INSTRUCTIONS FOR THE TASK: Your task is to reproduce the listing exactly, without its images.

LISTED RECORDS:
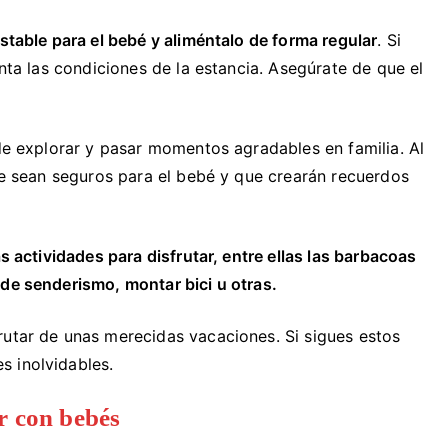
stable para el bebé y aliméntalo de forma regular
. Si
enta las condiciones de la estancia. Asegúrate de que el
 de explorar y pasar momentos agradables en familia. Al
que sean seguros para el bebé y que crearán recuerdos
as actividades para disfrutar, entre ellas las barbacoas
 de senderismo, montar bici u otras.
rutar de unas merecidas vacaciones. Si sigues estos
s inolvidables.
ar con bebés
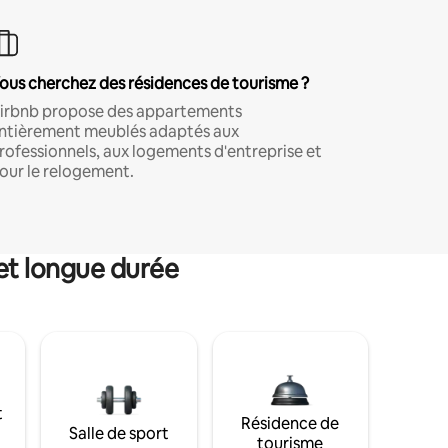
ous cherchez des résidences de tourisme ?
irbnb propose des appartements
ntièrement meublés adaptés aux
rofessionnels, aux logements d'entreprise et
our le relogement.
et longue durée
t
Résidence de
Salle de sport
tourisme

TASK OUTPUT:
stable para el bebé y aliméntalo de forma regular
. Si
enta las condiciones de la estancia. Asegúrate de que el
 de explorar y pasar momentos agradables en familia. Al
que sean seguros para el bebé y que crearán recuerdos
as actividades para disfrutar, entre ellas las barbacoas
 de senderismo, montar bici u otras.
rutar de unas merecidas vacaciones. Si sigues estos
s inolvidables.
ar con bebés
ous cherchez des résidences de tourisme ?
irbnb propose des appartements
ntièrement meublés adaptés aux
rofessionnels, aux logements d'entreprise et
our le relogement.
et longue durée
t
Résidence de
Salle de sport
tourisme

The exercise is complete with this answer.